**DIRECTIVE**
Which lines in the data contain the word "vérité"? Please copy each of them.

**SUPPLIED RECORDS**
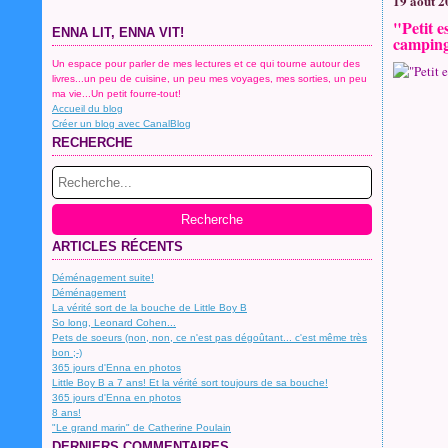
19 août 2
"Petit e
ENNA LIT, ENNA VIT!
camping
Un espace pour parler de mes lectures et ce qui tourne autour des
livres...un peu de cuisine, un peu mes voyages, mes sorties, un peu
ma vie...Un petit fourre-tout!
Accueil du blog
Créer un blog avec CanalBlog
RECHERCHE
ARTICLES RÉCENTS
Déménagement suite!
Déménagement
La vérité sort de la bouche de Little Boy B
So long, Leonard Cohen...
Pets de soeurs (non, non, ce n'est pas dégoûtant... c'est même très
bon ;-)
365 jours d'Enna en photos
Little Boy B a 7 ans! Et la vérité sort toujours de sa bouche!
365 jours d'Enna en photos
8 ans!
"Le grand marin" de Catherine Poulain
DERNIERS COMMENTAIRES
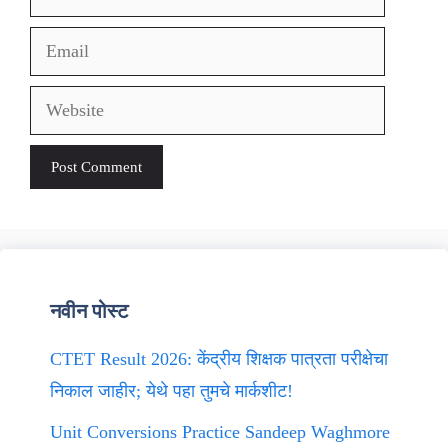
Email
Website
नवीन पोस्ट
CTET Result 2026: केंद्रीय शिक्षक पात्रता परीक्षेचा
निकाल जाहीर; येथे पहा तुमचे मार्कशीट!
Unit Conversions Practice Sandeep Waghmore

**SOLUTION TO THIS EXERCISE**
La vérité sort de la bouche de Little Boy B
Little Boy B a 7 ans! Et la vérité sort toujours de sa bouche!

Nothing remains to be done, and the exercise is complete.